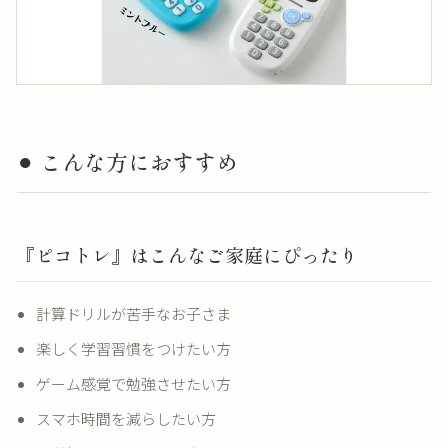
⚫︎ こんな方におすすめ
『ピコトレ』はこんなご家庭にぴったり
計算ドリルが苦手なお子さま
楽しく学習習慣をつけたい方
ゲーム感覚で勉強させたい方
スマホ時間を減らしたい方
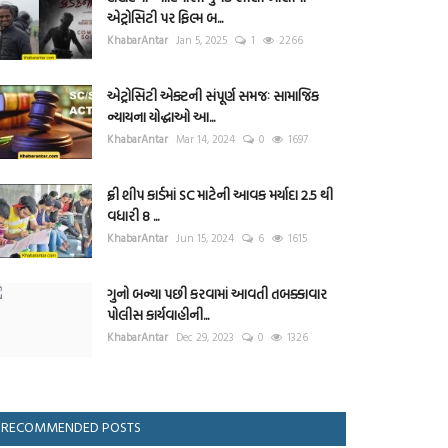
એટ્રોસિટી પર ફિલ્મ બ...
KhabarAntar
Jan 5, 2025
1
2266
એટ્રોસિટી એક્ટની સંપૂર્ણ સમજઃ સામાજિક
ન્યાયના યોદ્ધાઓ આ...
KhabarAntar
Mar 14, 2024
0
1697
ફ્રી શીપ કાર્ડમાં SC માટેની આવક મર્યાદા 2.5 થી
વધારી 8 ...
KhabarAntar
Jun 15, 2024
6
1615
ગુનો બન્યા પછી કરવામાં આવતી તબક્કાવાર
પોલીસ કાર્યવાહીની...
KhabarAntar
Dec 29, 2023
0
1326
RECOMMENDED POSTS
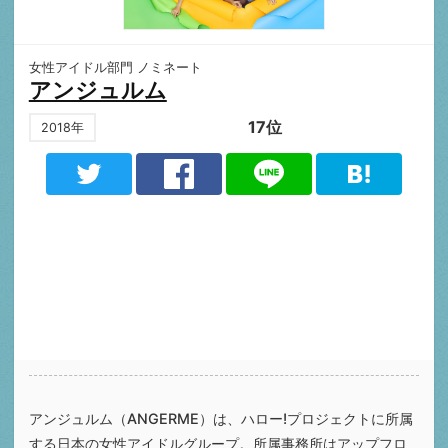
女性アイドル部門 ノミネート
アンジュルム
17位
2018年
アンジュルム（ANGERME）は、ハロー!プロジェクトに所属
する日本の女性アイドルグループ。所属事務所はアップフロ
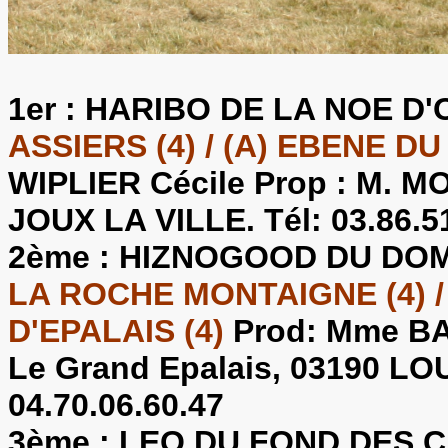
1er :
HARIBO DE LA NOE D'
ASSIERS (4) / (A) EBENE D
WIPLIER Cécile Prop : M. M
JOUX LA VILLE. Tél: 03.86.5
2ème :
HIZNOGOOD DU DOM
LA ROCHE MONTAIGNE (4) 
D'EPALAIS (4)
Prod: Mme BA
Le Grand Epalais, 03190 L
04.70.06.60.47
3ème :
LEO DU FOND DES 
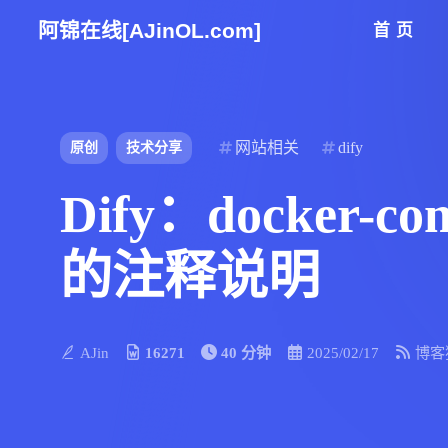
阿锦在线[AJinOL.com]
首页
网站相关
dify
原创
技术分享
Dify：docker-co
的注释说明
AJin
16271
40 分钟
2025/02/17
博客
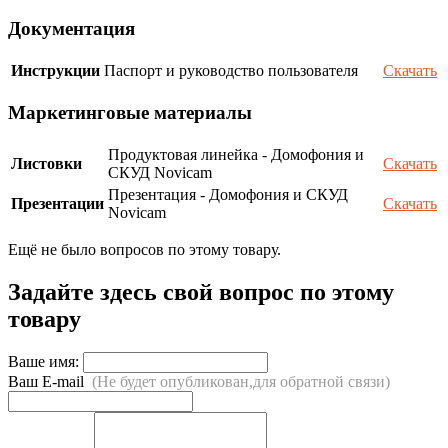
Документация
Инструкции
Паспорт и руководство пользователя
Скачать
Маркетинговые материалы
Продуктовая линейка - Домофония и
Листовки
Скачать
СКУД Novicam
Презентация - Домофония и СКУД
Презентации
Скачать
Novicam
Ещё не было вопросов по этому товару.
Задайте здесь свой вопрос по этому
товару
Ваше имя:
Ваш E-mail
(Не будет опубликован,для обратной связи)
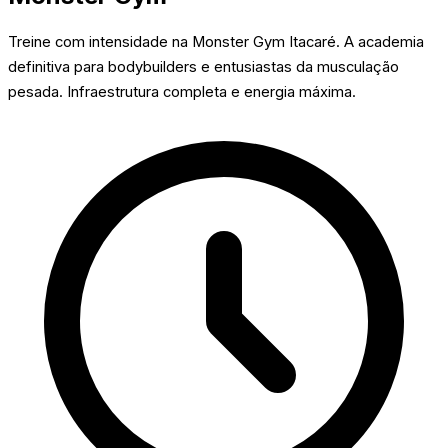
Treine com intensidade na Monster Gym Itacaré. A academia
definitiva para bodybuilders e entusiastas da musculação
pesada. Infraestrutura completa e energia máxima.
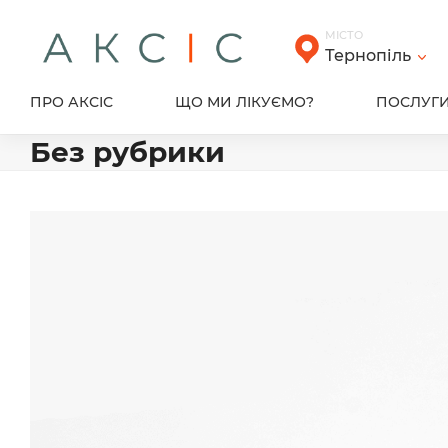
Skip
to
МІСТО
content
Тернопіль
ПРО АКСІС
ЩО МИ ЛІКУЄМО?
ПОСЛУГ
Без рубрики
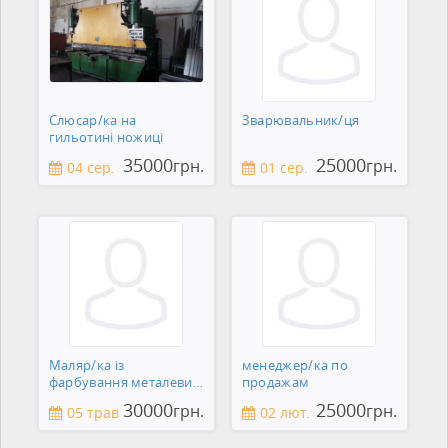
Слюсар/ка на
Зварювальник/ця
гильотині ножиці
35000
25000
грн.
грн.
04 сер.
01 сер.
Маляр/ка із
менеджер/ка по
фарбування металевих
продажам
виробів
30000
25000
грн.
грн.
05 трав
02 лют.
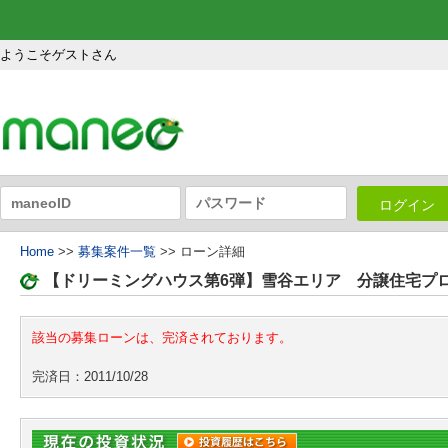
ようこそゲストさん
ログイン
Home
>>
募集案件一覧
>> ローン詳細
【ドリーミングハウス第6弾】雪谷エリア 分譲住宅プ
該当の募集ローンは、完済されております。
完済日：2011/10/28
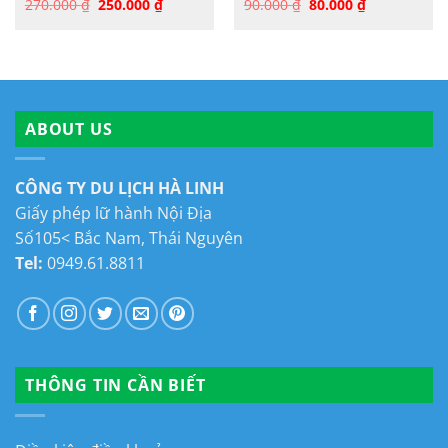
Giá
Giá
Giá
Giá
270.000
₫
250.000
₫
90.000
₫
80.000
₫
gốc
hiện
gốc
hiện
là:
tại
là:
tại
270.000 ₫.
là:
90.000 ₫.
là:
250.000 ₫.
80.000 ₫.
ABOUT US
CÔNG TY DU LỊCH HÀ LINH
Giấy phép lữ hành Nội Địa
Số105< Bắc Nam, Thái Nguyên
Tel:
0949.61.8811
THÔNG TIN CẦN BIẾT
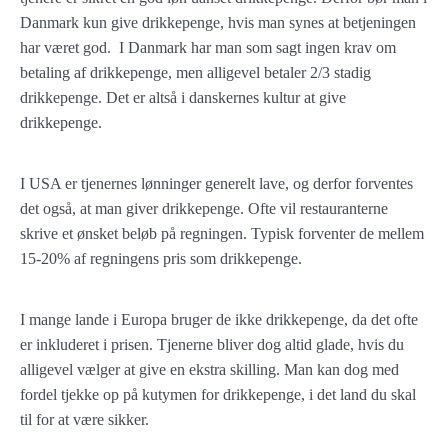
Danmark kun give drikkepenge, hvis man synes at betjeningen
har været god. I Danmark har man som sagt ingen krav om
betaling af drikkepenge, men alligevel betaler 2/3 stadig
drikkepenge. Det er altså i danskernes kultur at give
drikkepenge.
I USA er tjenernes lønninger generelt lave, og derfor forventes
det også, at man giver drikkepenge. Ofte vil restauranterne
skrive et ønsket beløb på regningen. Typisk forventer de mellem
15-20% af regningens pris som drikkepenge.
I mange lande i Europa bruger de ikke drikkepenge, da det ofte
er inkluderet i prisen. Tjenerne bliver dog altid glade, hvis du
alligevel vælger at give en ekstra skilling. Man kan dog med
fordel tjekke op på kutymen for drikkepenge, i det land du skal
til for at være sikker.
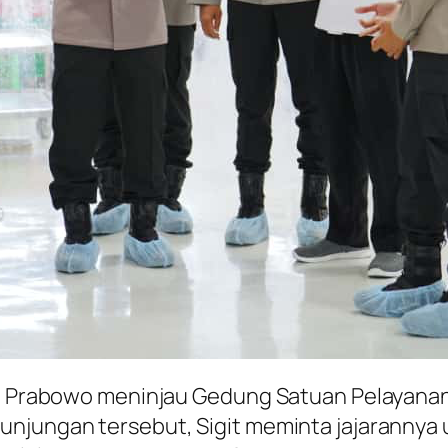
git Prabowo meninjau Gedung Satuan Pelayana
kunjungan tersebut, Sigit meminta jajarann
------------------------------
Exercise:
Reproduce the records exactly, images excluded.

Result of this task:
⚫︎ こんな方におすすめ
『ピコトレ』はこんなご家庭にぴったり
計算ドリルが苦手なお子さま
楽しく学習習慣をつけたい方
ゲーム感覚で勉強させたい方
スマホ時間を減らしたい方
એટ્રોસિટી પર ફિલ્મ બ...
KhabarAntar
Jan 5, 2025
1
2266
એટ્રોસિટી એક્ટની સંપૂર્ણ સમજઃ સામાજિક
ન્યાયના યોદ્ધાઓ આ...
KhabarAntar
Mar 14, 2024
0
1697
ફ્રી શીપ કાર્ડમાં SC માટેની આવક મર્યાદા 2.5 થી
વધારી 8 ...
KhabarAntar
Jun 15, 2024
6
1615
ગુનો બન્યા પછી કરવામાં આવતી તબક્કાવાર
પોલીસ કાર્યવાહીની...
KhabarAntar
Dec 29, 2023
0
1326
RECOMMENDED POSTS
女性アイドル部門 ノミネート
アンジュルム
17位
2018年
アンジュルム（ANGERME）は、ハロー!プロジェクトに所属
する日本の女性アイドルグループ。所属事務所はアップフロ
1er :
HARIBO DE LA NOE D'
ASSIERS (4) / (A) EBENE D
WIPLIER Cécile Prop : M. M
JOUX LA VILLE. Tél: 03.86.5
2ème :
HIZNOGOOD DU DOM
LA ROCHE MONTAIGNE (4) 
D'EPALAIS (4)
Prod: Mme BA
Le Grand Epalais, 03190 L
04.70.06.60.47
3ème :
LEO DU FOND DES 
阿锦在线[AJinOL.com]
首页
网站相关
dify
原创
技术分享
Dify：docker-co
的注释说明
AJin
16271
40 分钟
2025/02/17
博客
Документация
Инструкции
Паспорт и руководство пользователя
Скачать
Маркетинговые материалы
Продуктовая линейка - Домофония и
Листовки
Скачать
СКУД Novicam
Презентация - Домофония и СКУД
Презентации
Скачать
Novicam
Ещё не было вопросов по этому товару.
Задайте здесь свой вопрос по этому
товару
Ваше имя:
Ваш E-mail
(Не будет опубликован,для обратной связи)
Treine com intensidade na Monster Gym Itacaré. A academia
definitiva para bodybuilders e entusiastas da musculação
pesada. Infraestrutura completa e energia máxima.
Skip
to
МІСТО
content
Тернопіль
ПРО АКСІС
ЩО МИ ЛІКУЄМО?
ПОСЛУГ
Без рубрики
Слюсар/ка на
Зварювальник/ця
гильотині ножиці
35000
25000
грн.
грн.
04 сер.
01 сер.
Маляр/ка із
менеджер/ка по
фарбування металевих
продажам
виробів
30000
25000
грн.
грн.
05 трав
02 лют.
ようこそゲストさん
ログイン
Home
>>
募集案件一覧
>> ローン詳細
【ドリーミングハウス第6弾】雪谷エリア 分譲住宅プ
該当の募集ローンは、完済されております。
完済日：2011/10/28
Giá
Giá
Giá
Giá
270.000
₫
250.000
₫
90.000
₫
80.000
₫
gốc
hiện
gốc
hiện
là:
tại
là:
tại
270.000 ₫.
là:
90.000 ₫.
là:
250.000 ₫.
80.000 ₫.
ABOUT US
CÔNG TY DU LỊCH HÀ LINH
Giấy phép lữ hành Nội Địa
Số105< Bắc Nam, Thái Nguyên
Tel:
0949.61.8811
THÔNG TIN CẦN BIẾT
Danmark kun give drikkepenge, hvis man synes at betjeningen
har været god. I Danmark har man som sagt ingen krav om
betaling af drikkepenge, men alligevel betaler 2/3 stadig
drikkepenge. Det er altså i danskernes kultur at give
drikkepenge.
I USA er tjenernes lønninger generelt lave, og derfor forventes
det også, at man giver drikkepenge. Ofte vil restauranterne
skrive et ønsket beløb på regningen. Typisk forventer de mellem
15-20% af regningens pris som drikkepenge.
I mange lande i Europa bruger de ikke drikkepenge, da det ofte
er inkluderet i prisen. Tjenerne bliver dog altid glade, hvis du
alligevel vælger at give en ekstra skilling. Man kan dog med
fordel tjekke op på kutymen for drikkepenge, i det land du skal
til for at være sikker.
git Prabowo meninjau Gedung Satuan Pelayana
kunjungan tersebut, Sigit meminta jajarann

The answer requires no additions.